Now he can indulge in any amount of corruption. He will not be found out, much less punished because he enjoys immunity. He will be framing laws, along with the legislators of the same ilk, which would favour the elite, granting them concessions, monetary or otherwise, at the cost of the masses. This mindset equally applies to the politicians.

The unfortunate reality of our national life is the feudal mindset is not confined to feudals alone. This has impacted seemingly unrelated factions of society. For convenience of reference, let us call this phenomenon a ‘Spillover Effect’.

The force with which this mindset operates in different factions of society depends on the strength of their respective powers. The more powerful a particular faction is, the greater leeway it has to accomplish its whim and vice versa.

Let’s touch, say, the military. With the demise of Mughal rule in India, the East India Company conquered the country in bits and pieces. Military was made solely responsible for the internal and external security of the country.

The generals enjoyed enormous powers, prestige, and fair amount of autonomy. The distance between London and Calcutta and the slow means of communication gave them additional reason for being autonomous. Some of the haughty generals acted against the policy of the Crown in London. The commander-in-chief of the British forces in India, Sir Hugh Gough, decided to invade Punjab against the advice of the Governor General. Similarly, Charles Napier annexed Sindh in violation of a solemn agreement between Queen Victoria and the Mirs of Sindh.

The Indian Civil Service (ICS) was another case in point. To counter the unchecked powers of the military, the ICS was formed in 1850, giving its officers executive authority and unrestrained powers. When the British left, we inherited the two groups with their delusions intact. They treated the masses of the newly independent country the same way as they treated the colonised Indians.

While the Quaid-i-Azam firmly believed in civilian supremacy in political affairs, and fairness and integrity in administrative affairs, the military and the bureaucracy have shown their great fascination with the feudal mindset.
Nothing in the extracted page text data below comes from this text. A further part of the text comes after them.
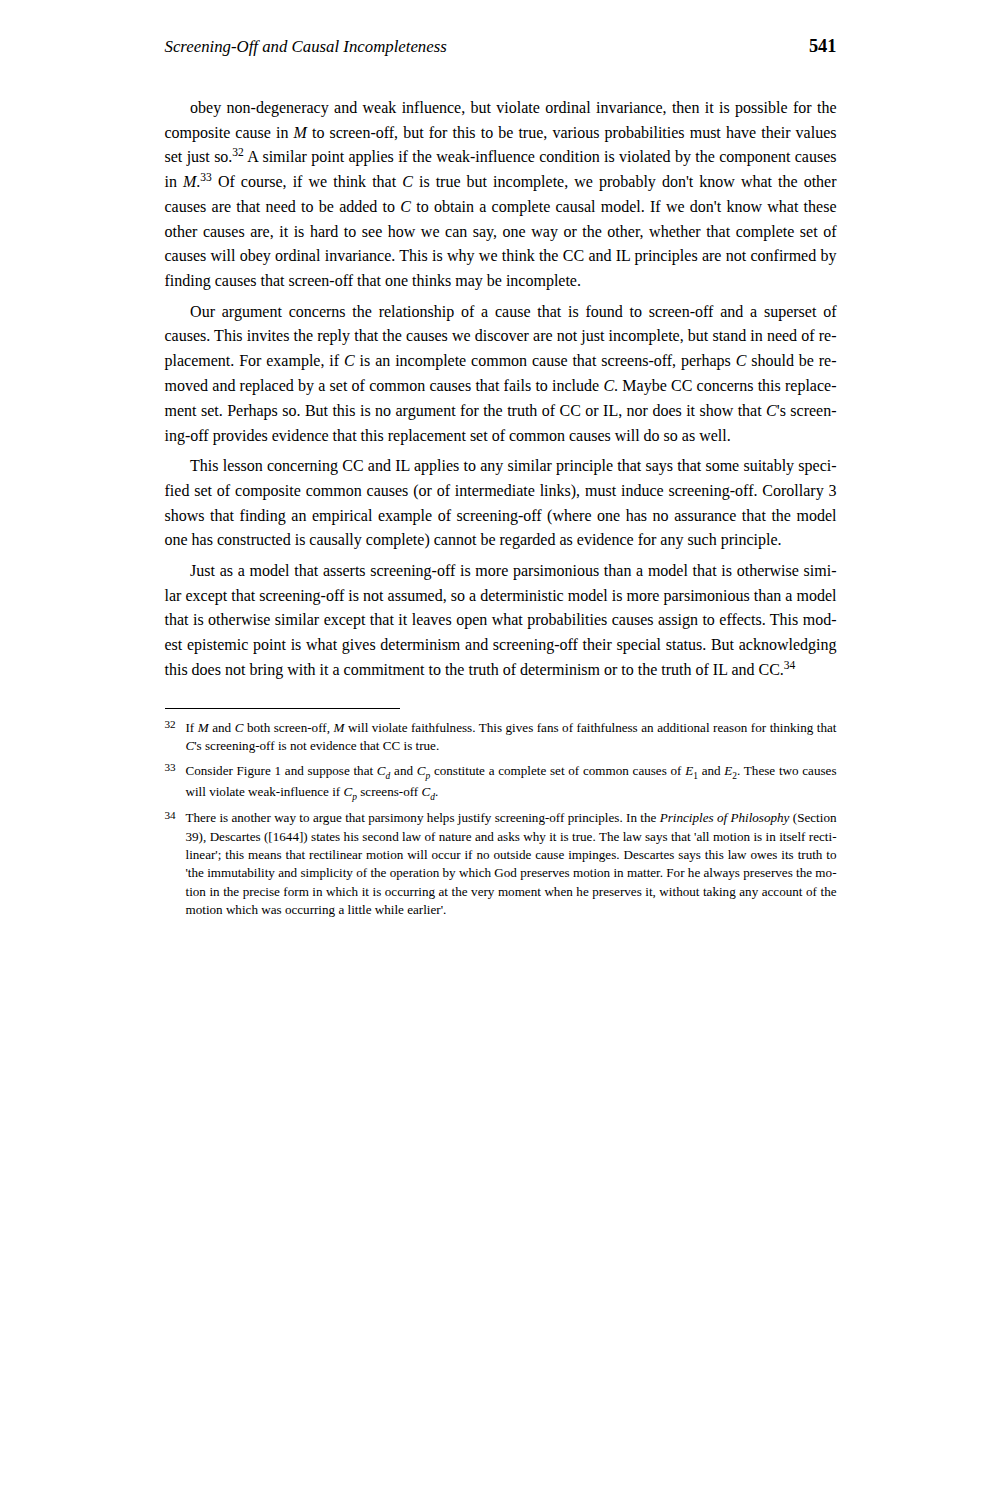Screening-Off and Causal Incompleteness 541
obey non-degeneracy and weak influence, but violate ordinal invariance, then it is possible for the composite cause in M to screen-off, but for this to be true, various probabilities must have their values set just so.32 A similar point applies if the weak-influence condition is violated by the component causes in M.33 Of course, if we think that C is true but incomplete, we probably don't know what the other causes are that need to be added to C to obtain a complete causal model. If we don't know what these other causes are, it is hard to see how we can say, one way or the other, whether that complete set of causes will obey ordinal invariance. This is why we think the CC and IL principles are not confirmed by finding causes that screen-off that one thinks may be incomplete.
Our argument concerns the relationship of a cause that is found to screen-off and a superset of causes. This invites the reply that the causes we discover are not just incomplete, but stand in need of replacement. For example, if C is an incomplete common cause that screens-off, perhaps C should be removed and replaced by a set of common causes that fails to include C. Maybe CC concerns this replacement set. Perhaps so. But this is no argument for the truth of CC or IL, nor does it show that C's screening-off provides evidence that this replacement set of common causes will do so as well.
This lesson concerning CC and IL applies to any similar principle that says that some suitably specified set of composite common causes (or of intermediate links), must induce screening-off. Corollary 3 shows that finding an empirical example of screening-off (where one has no assurance that the model one has constructed is causally complete) cannot be regarded as evidence for any such principle.
Just as a model that asserts screening-off is more parsimonious than a model that is otherwise similar except that screening-off is not assumed, so a deterministic model is more parsimonious than a model that is otherwise similar except that it leaves open what probabilities causes assign to effects. This modest epistemic point is what gives determinism and screening-off their special status. But acknowledging this does not bring with it a commitment to the truth of determinism or to the truth of IL and CC.34
32 If M and C both screen-off, M will violate faithfulness. This gives fans of faithfulness an additional reason for thinking that C's screening-off is not evidence that CC is true.
33 Consider Figure 1 and suppose that Cd and Cp constitute a complete set of common causes of E1 and E2. These two causes will violate weak-influence if Cp screens-off Cd.
34 There is another way to argue that parsimony helps justify screening-off principles. In the Principles of Philosophy (Section 39), Descartes ([1644]) states his second law of nature and asks why it is true. The law says that 'all motion is in itself rectilinear'; this means that rectilinear motion will occur if no outside cause impinges. Descartes says this law owes its truth to 'the immutability and simplicity of the operation by which God preserves motion in matter. For he always preserves the motion in the precise form in which it is occurring at the very moment when he preserves it, without taking any account of the motion which was occurring a little while earlier'.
A look over the last more than seven decades would suggest that even the judiciary is not far behind in this context.

Moving on, the industrial and business classes are no exception. The feudal mindset is deeply ingrained in the psyche of these elite. They have formed associations and enjoy immense powers, while portraying themselves as the victims of governmental policies. Simultaneously, they love to flaunt what they have and never feel the need to explain this dichotomy because the relevant departments never ask them to. We have a rich elite class and a very poor government burdened with enormous debt. Under the influence of streaks reflective of their own feudal mindset, the industrial and business classes just do not care beyond their nose.

On its part, the clergy has assumed celestial authority for itself. It has enough power and influence over the masses to get itself counted among the power-wielders and strikes deals with various power centres among the ruling elite.

And, finally, is the common man unaffected by the feudal mindset? An ounce of influence brings the feudal inside most of us. A peon outside the office of a bureaucrat or corporate boss can be, and often is, as arrogant as the boss himself; a motorcyclist driving on the wrong side, when admonished, can be as insolent as a landlord; a hawker, even a sanitary worker can be disrespectful if he assumes that he is in relatively stronger position. Another manifestation of this mindset is our misogyny, which makes us undertake what is erroneously called honour killing. These are all vignettes from everyday life in Pakistan, indicating that most of us – if not all – have a feudal mindset.

Some serious and honest self-reflection is the need of the hour. Each one of us should look deep into our minds and souls to rectify and redress the wrongs we have been doing to our country knowingly or unknowingly.

The writer is a retired civil servant and author of two books; the latest being ‘Zulfikar Ali Bhutto: Psychodynamics of His Rise and Fall’.